The Rockefeller Foundation in earlier years, and the Ford Foundation in more recent times, have been beneficiaries of that tendency.
The latest figures on the assets of American foundations, however, scramble the list of the biggest. Because of the riotously buoyant stock market in the past year, the assets of the Lilly Endowment have vaulted from some $5-billion to more than $12-billion, making it now the largest fund in the nation. Ford’s assets have grown from $7.5-billion to more than $9.4-billion, dropping it to No. 2 in the ranking. The David and Lucile Packard Foundation is now close on its heels, with $8.9-billion. And the W. K. Kellogg Foundation, with $8.3-billion, formerly second in the ranking by size, is now fourth (The Chronicle, January 29).
The huge growth in assets, of course, means that more resources are available for grant making and, therefore, for greater nourishment of the non-profit world. It also gives an early signal of the vast impending transfer of private wealth into philanthropy — a trend that will be increasingly evident for at least the next 20 years. The data on the present scale of accumulated private wealth in the United States, and the prospect that a considerable portion of that wealth will be added to the nation’s philanthropic resources, make for a pretty reliable expectation of boom times for philanthropy in the years just ahead.
But will the recent and prospective growth in philanthropic resources mean improved leadership in the foundation field? Will Lilly now be assumed to be “the leading American foundation”? Does Ford necessarily deserve to be second? And so on, down the line.

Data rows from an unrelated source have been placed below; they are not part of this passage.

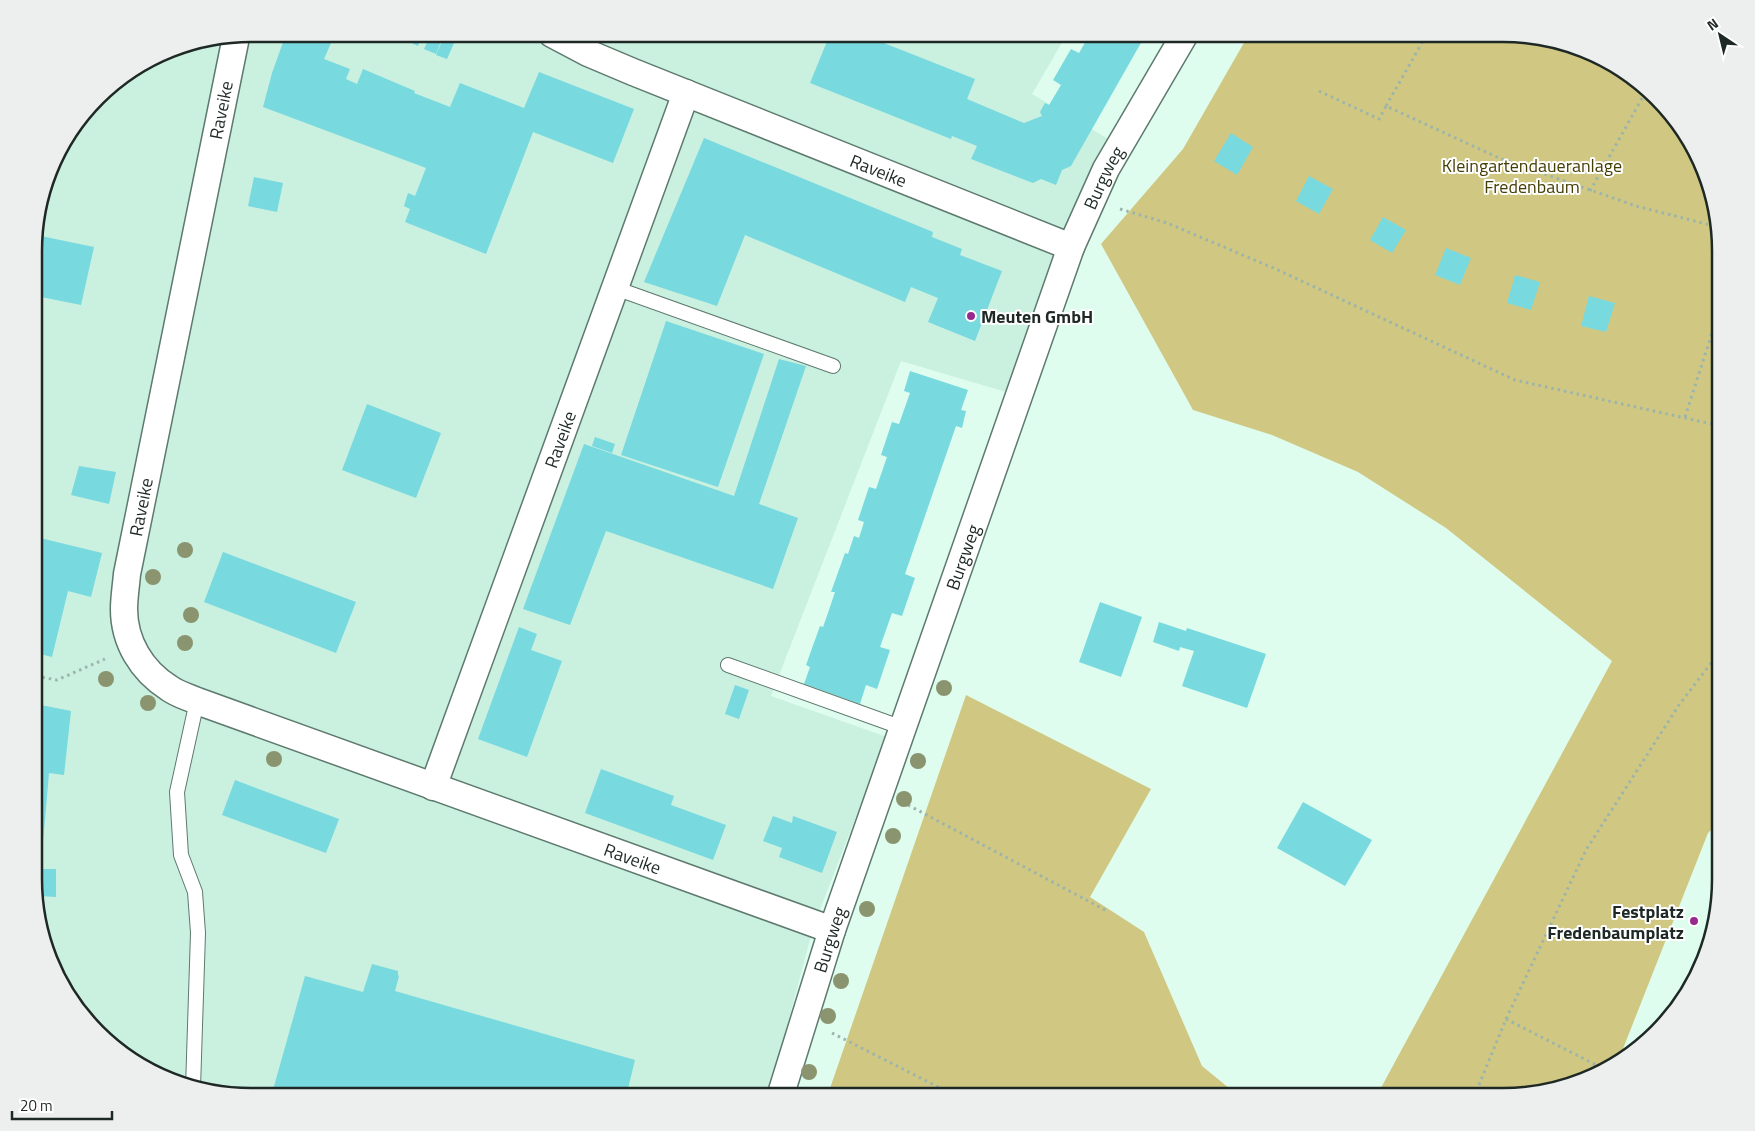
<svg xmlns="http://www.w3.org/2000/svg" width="1755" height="1131" font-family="'Titillium Web',sans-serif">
	<rect width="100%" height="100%" fill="#defdef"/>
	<!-- built -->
	<path fill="#caf0e0" d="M252,34H1067L1032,94L1115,143L1055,260L1006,392L901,361L771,696L887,737L814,925L768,1097H251L182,1086L130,1060L63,989L36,907V224L56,155L108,88L169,50Z"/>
	<!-- green -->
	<path fill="#d0c882" d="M1249,34H1504L1573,45L1625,71L1692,143L1721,238V820L1708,833L1617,1064L1612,1068L1517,1097H1376L1612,661L1446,528L1358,472L1272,435L1193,410L1101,244L1183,149Z
		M966,695L1151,789L1090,897L1144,932L1202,1066L1235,1093L1245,1097H827Z"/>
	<!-- building -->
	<path fill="#78d9df" d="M286,34H335L324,59L350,69L346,79L357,84L363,69L415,91L414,93L450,107L460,83L524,108L539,72L634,109L613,163L533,132L486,254L405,222L410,209L404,206L408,193L415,196L426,168L263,107L272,73Z
		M410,34H423L418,46L407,41Z
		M431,34H444L436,54L424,49Z
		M445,34H458L447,59L436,55Z
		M830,34H861L975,79L967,99L1024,123L1042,116L1040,112L1045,103L1049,105L1061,85L1053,80L1071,49L1079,53L1090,34H1146L1071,166L1062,170L1056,185L1041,179L1033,183L971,159L977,146L952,136L951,139L810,83Z
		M1266,34H1286L1281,42Z
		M1231,133L1253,147L1237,175L1214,161Z
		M704,138L933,232L932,237L962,249L960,255L1002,271L975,341L928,322L938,298L911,287L905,302L745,235L717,306L644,282Z
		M1309,176L1333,189L1319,214L1296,201Z
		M254,177L283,183L277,212L248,206Z
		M1383,217L1406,230L1392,253L1370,240Z
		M36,235L94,247L81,305L36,296Z
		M1446,248L1471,258L1460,285L1435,275Z
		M1515,275L1540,282L1531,310L1507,303Z
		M1589,296L1615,303L1606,332L1581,326Z
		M666,321L764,354L718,487L621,455Z
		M779,359L806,366L759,504L798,518L773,589L606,531L570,625L523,609L584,444L734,496Z
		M910,371L968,390L961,410L966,411L962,428L956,426L905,574L915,578L902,616L892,613L880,647L890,650L877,689L866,685L860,704L804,684L810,667L806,665L820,626L823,627L829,610L835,592H831L845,553L848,554L854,536L859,538L864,522L858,520L869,487L876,489L887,457L881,455L892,422L899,424L910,393L904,391Z
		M367,404L441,433L416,498L342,470Z
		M595,437L615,444L612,453L592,446Z
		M79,466L116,472L109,504L71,495Z
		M36,537L102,553L91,597L68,591L52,657L36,653Z
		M223,552L356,602L336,653L204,602Z
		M1100,602L1142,617L1121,677L1079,662Z
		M1159,622L1186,631L1187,628L1266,654L1247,708L1182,686L1194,651L1180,647L1179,651L1153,642Z
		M519,627L537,634L531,650L562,661L527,757L478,739Z
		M735,685L749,690L739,719L725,714Z
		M36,704L71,711L64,775L49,773L42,854L41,869H56V897L40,896L39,918L36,907Z
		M601,769L674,796L671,805L726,825L713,860L585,813Z
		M235,780L339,819L326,853L222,815Z
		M1303,802L1372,840L1345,886L1277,848Z
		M773,816L792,823L793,816L837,832L822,873L779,857L782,848L763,841Z
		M372,964L398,971V975L399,976L395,991L635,1060L626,1097H271L305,976L363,992Z"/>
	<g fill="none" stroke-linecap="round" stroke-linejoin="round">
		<!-- lane casing -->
		<g stroke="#5e796e" stroke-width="16">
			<path id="lane" d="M615,288L833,366
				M728,665L903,728
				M193,1088L198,933L195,892L181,855L177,792L197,701"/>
		</g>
		<!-- street casing -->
		<g stroke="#5e796e" stroke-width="29">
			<g id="street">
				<path id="s1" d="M552,34L588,53L633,72L1071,247"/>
				<path id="s2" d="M236,37L127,574C126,586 124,598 124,609C124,642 142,671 169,688C177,694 188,697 197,701L832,930"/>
				<path id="s3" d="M433,787L686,93"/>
				<path id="s4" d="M780,1097L832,930L1071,247L1106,169L1185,34"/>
			</g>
		</g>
		<!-- path -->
		<path stroke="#9cb4aa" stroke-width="3" stroke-dasharray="2.5 4" stroke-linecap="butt" d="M1319,91L1379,119L1386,106L1499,158L1636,206L1718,227
			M1386,106L1427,34
			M1590,191L1645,93
			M1120,209L1167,223L1278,270L1515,380L1721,426
			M1685,417L1721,305
			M36,676L57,680L105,659
			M908,805L1107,911
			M1506,1019L1606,1070
			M832,1033L958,1097
			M1474,1097L1506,1019L1586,850L1679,705L1721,650"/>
		<!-- lane -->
		<use href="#lane" stroke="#fff" stroke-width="14"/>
		<!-- street -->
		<use href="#street" stroke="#fff" stroke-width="26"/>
	</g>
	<!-- trees -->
	<g fill="#8a946e">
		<circle cx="185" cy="550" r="8"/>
		<circle cx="153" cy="577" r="8"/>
		<circle cx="191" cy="615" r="8"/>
		<circle cx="185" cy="643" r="8"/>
		<circle cx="106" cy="679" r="8"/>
		<circle cx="944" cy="688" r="8"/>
		<circle cx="148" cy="703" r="8"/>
		<circle cx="274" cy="759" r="8"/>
		<circle cx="918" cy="761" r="8"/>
		<circle cx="904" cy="799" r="8"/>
		<circle cx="893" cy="836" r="8"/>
		<circle cx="867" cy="909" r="8"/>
		<circle cx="841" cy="981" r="8"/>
		<circle cx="828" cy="1016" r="8"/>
		<circle cx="809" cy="1072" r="8"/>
	</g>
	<!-- markers -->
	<g fill="#972b8d" stroke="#fff" stroke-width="2">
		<circle cx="971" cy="316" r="5"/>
		<circle cx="1694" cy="921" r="5"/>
	</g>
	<g text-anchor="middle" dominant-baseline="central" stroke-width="4" stroke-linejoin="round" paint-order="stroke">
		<!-- street labels -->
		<g font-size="18" fill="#1e2925" stroke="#fff">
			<text transform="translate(221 110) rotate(-79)">Raveike</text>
			<text stroke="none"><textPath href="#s1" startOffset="354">Raveike</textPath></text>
			<text stroke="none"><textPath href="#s4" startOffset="975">Burgweg</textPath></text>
			<text stroke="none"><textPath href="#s3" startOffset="370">Raveike</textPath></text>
			<text transform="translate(141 507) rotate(-79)">Raveike</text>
			<text stroke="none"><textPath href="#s4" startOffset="570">Burgweg</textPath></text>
			<text stroke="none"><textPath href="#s2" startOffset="1172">Raveike</textPath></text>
			<text stroke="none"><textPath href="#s4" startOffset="165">Burgweg</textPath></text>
		</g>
		<!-- park labels -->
		<g font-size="18" fill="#453e04" stroke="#fff">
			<text x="1532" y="165">Kleingartendaueranlage<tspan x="1532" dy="21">Fredenbaum</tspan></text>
		</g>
		<!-- poi labels -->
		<g font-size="18" font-weight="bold" fill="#1e2925" stroke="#fff" text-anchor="start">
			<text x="981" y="316">Meuten GmbH</text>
			<text x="1684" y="911" text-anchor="end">Festplatz<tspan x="1684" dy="21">Fredenbaumplatz</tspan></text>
		</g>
	</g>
	<!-- crop -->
	<path d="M0 0H1755V1131H0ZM251 42H1503A209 209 0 0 1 1712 251V879A209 209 0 0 1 1503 1088H251A209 209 0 0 1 42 879V251A209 209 0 0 1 251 42Z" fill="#edeeee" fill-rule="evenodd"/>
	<path fill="none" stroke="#1e2925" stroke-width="2.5" d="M251 42H1503A209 209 0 0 1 1712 251V879A209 209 0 0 1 1503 1088H251A209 209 0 0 1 42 879V251A209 209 0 0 1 251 42Z"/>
	<!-- north arrow -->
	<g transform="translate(1720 35) rotate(325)" stroke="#ffffff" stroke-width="4" paint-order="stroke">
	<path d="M0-4L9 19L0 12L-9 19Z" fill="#1e2925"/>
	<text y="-8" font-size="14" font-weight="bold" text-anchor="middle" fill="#1e2925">N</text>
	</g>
	<!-- scale -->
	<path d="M12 1111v8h100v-8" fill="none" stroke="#1e2925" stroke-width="2.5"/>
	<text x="20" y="1111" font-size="15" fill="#1e2925" stroke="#ffffff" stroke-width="4" paint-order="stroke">20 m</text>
</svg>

In judging philanthropic performance, it is not only simplistic but also dangerous to equate size with significance. One of the new “top five” foundations has, at best, a mediocre record of performance. Another has a very mixed record. Still another is simply dull. And several foundations that are outstanding in terms of their leadership and grant making are not among the giants at all.
Instead of a focus on size, more-pertinent questions have to be continually asked — and answered. Are a foundation’s objectives relevant and significant, or is its grant making out of touch and out of date? Is a foundation’s mode of operation with grant recipients responsive and collaborative, or is the grant maker becoming rigid and arbitrary? Does the foundation listen to newcomers, the unorthodox, and even the cantankerous among grant seekers, and not only to the Fortunate 500? And does a foundation have not only the courage of its convictions but also the confidence in its risky programs to stick with them long enough to give them a fair chance to work — and, even more important, to abandon them when they have clearly failed?
That more resources are pouring into the philanthropic world is good news indeed. But in judging foundations and according them the honor, respect, and recognition they deserve, much more must be taken into account than the size of each one’s bank account. Relevance, responsiveness, openness, creativity, courage, and impact are far more important.
Waldemar A. Nielsen is the author of Inside American Philanthropy: The Dramas of Donorship (University of Oklahoma Press) and many other books on charitable giving. He is a regular contributor to these pages.